To this day, none of my grown skids, nor my DH say "thank you", "I'm sorry".   They are not compassionate people and are with absolutely no manners.  Sit down to a meal with them and I am astounded at their eating and social behavior.  They are negative and narcissist.  This was all learning and developmental issues long before I came into the picture.  

I've always had an open mind and never judged someone.  These people, including my DH never go thru a day without judging, gossiping, or a negative thought.  It amazes me.  

When I learned to ignore their life style and move forward with my own; instead of accepting it and living it with them, I became disengaged and retrieved my life and happiness.  My marriage is what it is, but not what I thought it was.  It is like, "I don't know this man I'm married to".   Now that he needs me, with his bad health, he is trying very hard to do better; but again this is only for his benefit, I am receiving absolutely nothing from him. 
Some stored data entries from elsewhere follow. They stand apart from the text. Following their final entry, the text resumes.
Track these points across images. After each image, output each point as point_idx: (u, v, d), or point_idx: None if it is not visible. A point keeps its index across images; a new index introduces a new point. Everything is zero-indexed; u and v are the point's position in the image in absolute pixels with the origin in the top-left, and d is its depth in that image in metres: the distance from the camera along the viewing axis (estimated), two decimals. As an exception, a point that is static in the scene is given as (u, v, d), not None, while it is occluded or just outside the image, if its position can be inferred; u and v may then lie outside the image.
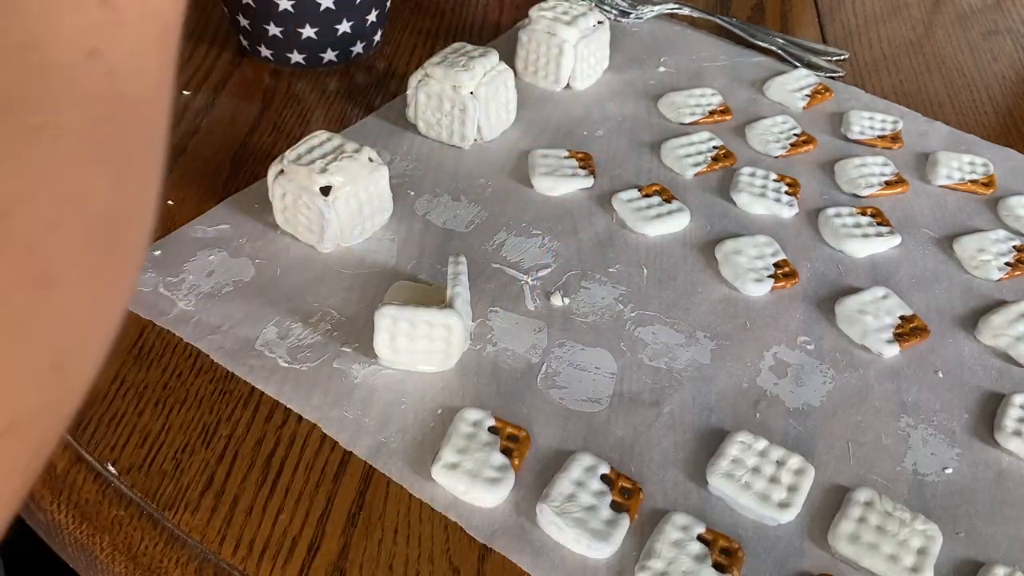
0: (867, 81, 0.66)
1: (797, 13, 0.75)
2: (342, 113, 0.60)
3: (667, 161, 0.56)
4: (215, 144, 0.57)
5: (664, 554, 0.35)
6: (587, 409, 0.41)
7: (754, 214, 0.53)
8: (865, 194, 0.55)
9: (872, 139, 0.59)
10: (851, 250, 0.50)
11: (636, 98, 0.62)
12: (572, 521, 0.35)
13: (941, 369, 0.44)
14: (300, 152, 0.46)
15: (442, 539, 0.36)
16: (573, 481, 0.37)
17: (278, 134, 0.58)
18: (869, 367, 0.44)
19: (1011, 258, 0.50)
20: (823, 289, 0.48)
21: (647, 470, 0.39)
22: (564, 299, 0.46)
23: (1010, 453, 0.41)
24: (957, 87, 0.66)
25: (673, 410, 0.41)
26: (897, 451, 0.40)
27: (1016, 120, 0.63)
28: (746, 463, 0.38)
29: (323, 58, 0.64)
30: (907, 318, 0.46)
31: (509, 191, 0.53)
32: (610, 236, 0.51)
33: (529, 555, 0.35)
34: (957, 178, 0.56)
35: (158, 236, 0.49)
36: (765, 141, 0.58)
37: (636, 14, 0.72)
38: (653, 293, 0.47)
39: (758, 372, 0.43)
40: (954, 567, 0.36)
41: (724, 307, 0.47)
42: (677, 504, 0.38)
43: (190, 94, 0.61)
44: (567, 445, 0.39)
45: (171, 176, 0.54)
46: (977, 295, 0.49)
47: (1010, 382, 0.44)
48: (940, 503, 0.38)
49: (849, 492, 0.38)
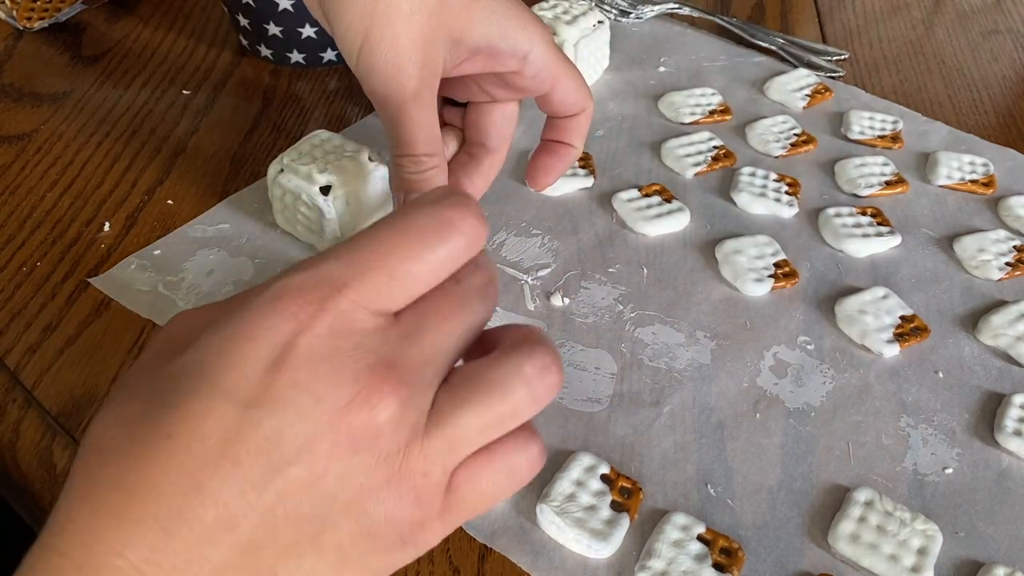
0: (867, 81, 0.66)
1: (797, 13, 0.75)
2: (342, 113, 0.60)
3: (667, 161, 0.56)
4: (215, 143, 0.57)
5: (664, 554, 0.35)
6: (587, 409, 0.41)
7: (754, 214, 0.53)
8: (865, 194, 0.55)
9: (872, 139, 0.59)
10: (851, 250, 0.50)
11: (636, 98, 0.62)
12: (572, 521, 0.35)
13: (941, 369, 0.44)
14: (300, 151, 0.46)
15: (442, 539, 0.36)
16: (573, 481, 0.37)
17: (278, 134, 0.58)
18: (869, 367, 0.44)
19: (1011, 258, 0.50)
20: (823, 289, 0.48)
21: (647, 470, 0.39)
22: (564, 299, 0.46)
23: (1010, 453, 0.41)
24: (957, 87, 0.66)
25: (673, 410, 0.41)
26: (897, 451, 0.40)
27: (1016, 120, 0.63)
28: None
29: (323, 58, 0.64)
30: (907, 318, 0.46)
31: (509, 191, 0.53)
32: (610, 236, 0.51)
33: (529, 555, 0.35)
34: (957, 178, 0.56)
35: (157, 235, 0.49)
36: (765, 141, 0.58)
37: (636, 14, 0.72)
38: (653, 293, 0.47)
39: (758, 372, 0.43)
40: (954, 567, 0.36)
41: (724, 307, 0.47)
42: (677, 504, 0.38)
43: (190, 93, 0.61)
44: (567, 445, 0.39)
45: (171, 175, 0.54)
46: (977, 295, 0.49)
47: (1010, 382, 0.44)
48: (940, 503, 0.38)
49: (849, 492, 0.38)
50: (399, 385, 0.25)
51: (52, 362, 0.42)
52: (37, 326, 0.44)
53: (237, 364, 0.24)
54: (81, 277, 0.47)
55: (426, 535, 0.26)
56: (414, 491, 0.25)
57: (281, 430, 0.24)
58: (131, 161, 0.55)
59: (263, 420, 0.24)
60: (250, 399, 0.24)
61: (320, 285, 0.25)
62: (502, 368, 0.26)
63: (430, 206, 0.27)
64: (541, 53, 0.39)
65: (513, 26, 0.38)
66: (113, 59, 0.65)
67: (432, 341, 0.26)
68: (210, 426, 0.24)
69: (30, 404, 0.41)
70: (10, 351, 0.43)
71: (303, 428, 0.24)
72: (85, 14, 0.70)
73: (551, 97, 0.42)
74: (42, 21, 0.67)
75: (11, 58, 0.64)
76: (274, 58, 0.64)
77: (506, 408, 0.26)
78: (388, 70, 0.35)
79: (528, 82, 0.40)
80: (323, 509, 0.24)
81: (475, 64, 0.39)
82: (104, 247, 0.48)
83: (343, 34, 0.36)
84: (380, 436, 0.25)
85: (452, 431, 0.25)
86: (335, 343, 0.25)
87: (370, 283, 0.26)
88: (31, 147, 0.56)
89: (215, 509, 0.23)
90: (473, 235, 0.28)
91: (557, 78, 0.41)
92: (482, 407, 0.26)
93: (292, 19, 0.61)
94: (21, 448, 0.40)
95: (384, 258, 0.26)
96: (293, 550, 0.24)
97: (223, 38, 0.67)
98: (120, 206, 0.51)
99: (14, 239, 0.49)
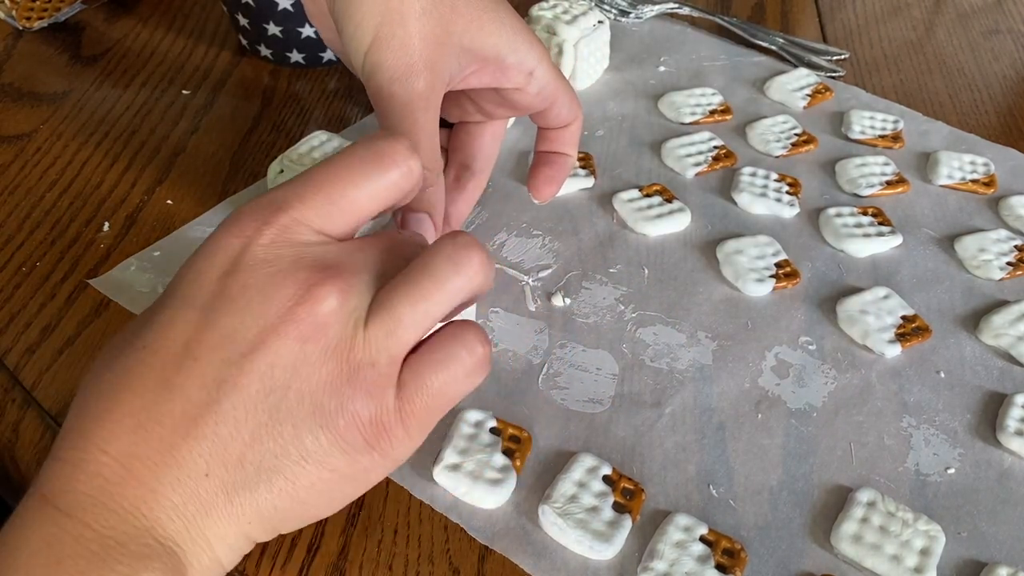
0: (868, 81, 0.66)
1: (797, 12, 0.75)
2: (342, 113, 0.60)
3: (668, 161, 0.56)
4: (215, 143, 0.56)
5: (666, 555, 0.35)
6: (588, 410, 0.41)
7: (755, 214, 0.53)
8: (866, 194, 0.54)
9: (873, 139, 0.59)
10: (852, 250, 0.50)
11: (636, 98, 0.62)
12: (574, 522, 0.35)
13: (943, 369, 0.44)
14: (300, 152, 0.46)
15: (442, 539, 0.36)
16: (575, 482, 0.37)
17: (277, 133, 0.58)
18: (871, 367, 0.44)
19: (1012, 258, 0.50)
20: (824, 289, 0.48)
21: (649, 471, 0.39)
22: (565, 300, 0.46)
23: (1012, 453, 0.41)
24: (958, 87, 0.66)
25: (675, 411, 0.41)
26: (899, 451, 0.40)
27: (1017, 120, 0.63)
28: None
29: (323, 57, 0.63)
30: (909, 318, 0.46)
31: (509, 191, 0.53)
32: (611, 236, 0.50)
33: (531, 557, 0.35)
34: (958, 178, 0.56)
35: (157, 235, 0.49)
36: (766, 141, 0.58)
37: (636, 13, 0.72)
38: (654, 293, 0.47)
39: (760, 372, 0.43)
40: (957, 568, 0.36)
41: (725, 307, 0.47)
42: (679, 505, 0.37)
43: (190, 93, 0.61)
44: (568, 446, 0.39)
45: (170, 175, 0.54)
46: (978, 295, 0.49)
47: (1012, 382, 0.44)
48: (943, 503, 0.38)
49: (851, 492, 0.38)
50: (338, 281, 0.28)
51: (51, 362, 0.42)
52: (36, 326, 0.44)
53: (196, 279, 0.28)
54: (80, 277, 0.47)
55: (390, 439, 0.28)
56: (364, 383, 0.27)
57: (234, 326, 0.27)
58: (130, 161, 0.55)
59: (219, 320, 0.27)
60: (206, 303, 0.27)
61: (266, 206, 0.29)
62: (427, 255, 0.29)
63: (370, 141, 0.30)
64: (545, 70, 0.40)
65: (521, 41, 0.39)
66: (112, 59, 0.64)
67: (369, 257, 0.29)
68: (175, 331, 0.27)
69: (29, 404, 0.41)
70: (9, 351, 0.43)
71: (254, 323, 0.27)
72: (84, 14, 0.70)
73: (548, 112, 0.42)
74: (41, 21, 0.67)
75: (10, 58, 0.64)
76: (274, 58, 0.63)
77: (432, 284, 0.28)
78: (397, 67, 0.35)
79: (531, 99, 0.40)
80: (278, 399, 0.27)
81: (482, 77, 0.39)
82: (103, 247, 0.48)
83: (352, 32, 0.35)
84: (325, 327, 0.27)
85: (388, 315, 0.28)
86: (278, 250, 0.28)
87: (311, 204, 0.29)
88: (30, 147, 0.56)
89: (181, 403, 0.26)
90: (406, 167, 0.30)
91: (556, 95, 0.41)
92: (410, 286, 0.28)
93: (292, 19, 0.60)
94: (20, 448, 0.40)
95: (326, 184, 0.29)
96: (255, 442, 0.27)
97: (223, 38, 0.67)
98: (119, 206, 0.51)
99: (13, 239, 0.49)
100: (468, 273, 0.29)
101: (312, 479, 0.28)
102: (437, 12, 0.36)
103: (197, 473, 0.26)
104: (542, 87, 0.40)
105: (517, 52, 0.39)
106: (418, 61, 0.35)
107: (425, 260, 0.29)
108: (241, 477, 0.27)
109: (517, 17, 0.39)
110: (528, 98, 0.40)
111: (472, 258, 0.29)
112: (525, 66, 0.39)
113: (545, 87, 0.40)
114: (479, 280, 0.29)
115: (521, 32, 0.39)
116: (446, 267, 0.29)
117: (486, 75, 0.39)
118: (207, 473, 0.26)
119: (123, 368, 0.27)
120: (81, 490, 0.26)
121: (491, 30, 0.38)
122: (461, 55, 0.37)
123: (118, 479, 0.26)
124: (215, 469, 0.26)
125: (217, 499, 0.27)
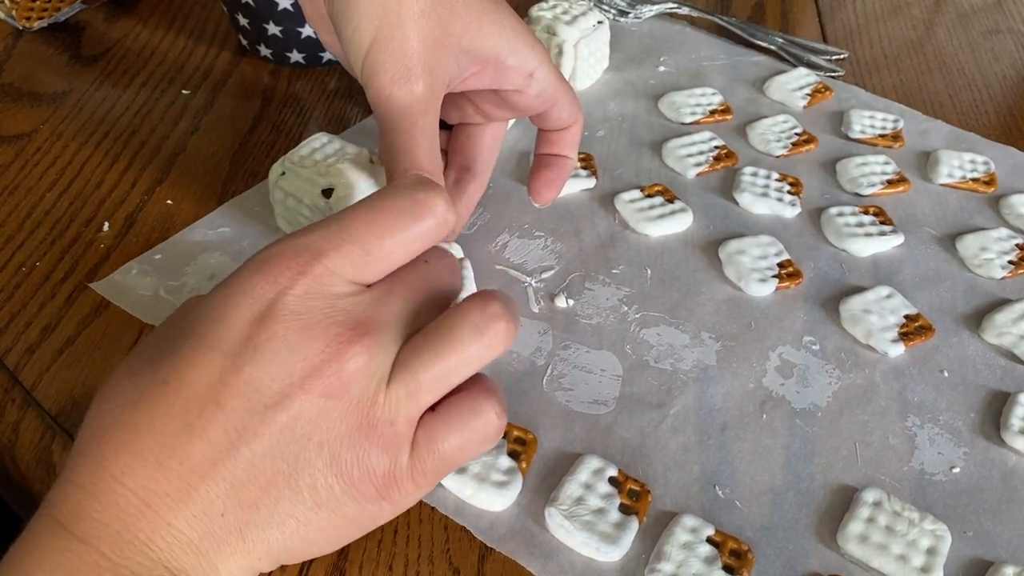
0: (867, 80, 0.66)
1: (797, 12, 0.75)
2: (342, 113, 0.60)
3: (668, 161, 0.56)
4: (215, 143, 0.56)
5: (673, 556, 0.35)
6: (593, 411, 0.41)
7: (757, 214, 0.53)
8: (867, 193, 0.54)
9: (873, 138, 0.59)
10: (854, 249, 0.50)
11: (636, 98, 0.62)
12: (581, 524, 0.35)
13: (946, 368, 0.44)
14: (302, 154, 0.46)
15: (442, 539, 0.36)
16: (581, 484, 0.37)
17: (277, 134, 0.58)
18: (874, 367, 0.44)
19: (1014, 256, 0.50)
20: (827, 289, 0.48)
21: (654, 472, 0.38)
22: (568, 301, 0.46)
23: (1017, 452, 0.41)
24: (958, 86, 0.66)
25: (679, 411, 0.41)
26: (904, 451, 0.40)
27: (1017, 119, 0.63)
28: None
29: (323, 58, 0.63)
30: (911, 317, 0.46)
31: (510, 192, 0.53)
32: (612, 237, 0.50)
33: (538, 559, 0.35)
34: (958, 176, 0.56)
35: (157, 235, 0.49)
36: (766, 140, 0.58)
37: (635, 13, 0.72)
38: (657, 294, 0.47)
39: (764, 373, 0.43)
40: (963, 567, 0.36)
41: (729, 308, 0.47)
42: (686, 506, 0.37)
43: (189, 93, 0.61)
44: (573, 447, 0.39)
45: (170, 175, 0.53)
46: (980, 293, 0.49)
47: (1015, 380, 0.44)
48: (948, 502, 0.38)
49: (857, 492, 0.38)
50: (367, 340, 0.28)
51: (51, 362, 0.42)
52: (36, 326, 0.44)
53: (224, 320, 0.28)
54: (80, 277, 0.46)
55: (400, 492, 0.29)
56: (382, 439, 0.28)
57: (260, 376, 0.27)
58: (130, 161, 0.54)
59: (244, 367, 0.27)
60: (234, 349, 0.27)
61: (301, 252, 0.28)
62: (453, 318, 0.29)
63: (406, 189, 0.31)
64: (545, 72, 0.40)
65: (521, 42, 0.38)
66: (112, 59, 0.64)
67: (398, 307, 0.30)
68: (199, 373, 0.27)
69: (29, 404, 0.40)
70: (9, 351, 0.43)
71: (280, 376, 0.27)
72: (84, 14, 0.69)
73: (548, 114, 0.42)
74: (41, 21, 0.67)
75: (10, 58, 0.64)
76: (274, 58, 0.63)
77: (455, 354, 0.29)
78: (396, 70, 0.35)
79: (531, 101, 0.40)
80: (297, 448, 0.27)
81: (481, 79, 0.39)
82: (103, 247, 0.48)
83: (351, 35, 0.35)
84: (350, 384, 0.28)
85: (411, 377, 0.28)
86: (310, 302, 0.28)
87: (345, 254, 0.29)
88: (30, 147, 0.55)
89: (201, 445, 0.26)
90: (442, 218, 0.31)
91: (557, 96, 0.41)
92: (434, 354, 0.29)
93: (292, 19, 0.60)
94: (20, 448, 0.39)
95: (361, 233, 0.29)
96: (272, 487, 0.27)
97: (223, 38, 0.67)
98: (119, 206, 0.51)
99: (13, 239, 0.49)
100: (491, 343, 0.29)
101: (323, 524, 0.28)
102: (436, 14, 0.35)
103: (214, 512, 0.27)
104: (542, 89, 0.40)
105: (517, 54, 0.38)
106: (417, 63, 0.35)
107: (451, 324, 0.29)
108: (256, 518, 0.27)
109: (517, 18, 0.39)
110: (528, 100, 0.40)
111: (498, 330, 0.29)
112: (525, 68, 0.39)
113: (545, 89, 0.40)
114: (501, 348, 0.30)
115: (521, 34, 0.39)
116: (471, 336, 0.29)
117: (486, 77, 0.39)
118: (223, 513, 0.27)
119: (144, 401, 0.27)
120: (97, 518, 0.26)
121: (490, 32, 0.37)
122: (460, 57, 0.37)
123: (135, 511, 0.26)
124: (231, 510, 0.27)
125: (230, 537, 0.27)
I have learned to move forward without this behavior and know that my DH will never see the light.  He knows, but he will never admit it nor change it.  I have always accepted people for their differences and the fact that everyone handles life differently and to the best of their knowledge.  I have put my skids and DH in this picture.  They are different, lived a different life than I have, and have different views.  

My only mistake, was accepting it for years and letting them drag me down; now I am standing straight again, but it is very difficult to love someone that you visioned to have your back and know that he never did.  Yes, it is what it is.  We either walk or make a silk purse out of a sows ear.  

You are doing fine.  The only suggestion I have; move forward and be the beautiful person that you are.